A grande novidade foi o terramoto, que não chegou a assustar, tendo servido sobretudo para alimentar anedotas. Garantem-nos que o dispositivo de prevenção funcionou, mas todos sabemos o que teria sucedido se o sismo fosse de grau 7 em vez de se ficar pelo 5. O que vale é que os especialistas nos asseguram que foi bom este pequeno abalo ter acontecido, seja por razões científicas indecifráveis, seja por acreditarem que, pelo cálculo de probabilidades, a terra não deve voltar a tremer tão cedo.
Entretanto, o Ministério da Administração Interna foi assaltado. Pelos vistos, as instalações do ministério responsável pela nossa segurança são mais vulneráveis do que qualquer ourivesaria de bairro. Os ladrões eram idiotas, pois parece que se limitaram a roubar sucata informática. A Comissão Nacional de Proteção de Dados deve estar radiante porque as câmaras de vigilância não funcionaram, preservando-se assim o direito inatacável da ladroagem ao anonimato.
Na Madeira tivemos um grande incêndio a animar as televisões com relatos exaustivos sobre ‘meios’, ‘operacionais’ e ‘suspeitas de fogo posto’. Depois, descobriu-se que foi tão-só um episódio de estupidez coletiva, provocado pela idiotice de lançar foguetes numa das muitas festas hediondas que infernizam o nosso verão. Em nome do orgulho autonómico, Albuquerque tentou dispensar a ajuda daqueles a quem Jardim apelidava de ‘cubanos’ e não quer que Marcelo Rebelo de Sousa visite o ‘mato ardido’. Mas o que motivou as maiores críticas ao líder madeirense foi ter retomado as férias em Porto Santo, pouco depois de regressar brevemente ao Funchal para gerir a resposta ao incêndio e sem sequer se deslocar ao teatro de operações.
Curiosamente, Luís Montenegro foi criticado, e até ridicularizado, por ter tido uma presença ‘excessiva’ no palco operacional da tragédia do Douro. Neste caso, soubemos que as autoridades não atenderam o telefone a quem presenciou o acidente e socorreu o piloto.

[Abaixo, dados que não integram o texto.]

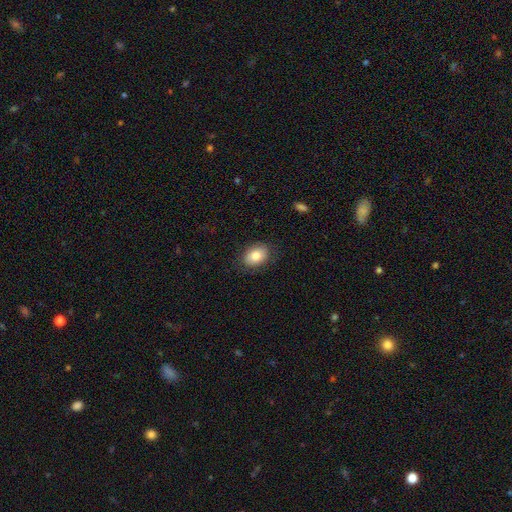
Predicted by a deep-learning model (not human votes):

E também soubemos que os militares que morreram não tinham treino específico para reagir em situação de queda na água, ainda que se reconheça que de nada lhes teria valido face à violência do impacto. Faleceram homens que colocavam a vida em risco a debelar incêndios e que regressavam, aliás, de uma operação de combate a um fogo que, provavelmente, resultara de idiotice humana.
Sim, o país é sempre mais perigoso no verão. Morre-se nas estradas e nos incêndios, nas praias e nos rios. Supostamente, está a terminar a trágica silly season, anglicismo que quer dizer ‘época idiota’ ou ‘época dos idiotas’, e vamos entrar na rentrée, galicismo impronunciável para a maioria dos portugueses que significa ‘regresso’. Mas temo, pelo que vou lendo e ouvindo sobre linhas vermelhas, referendos e ultimatos, que esta seja uma silly rentrée.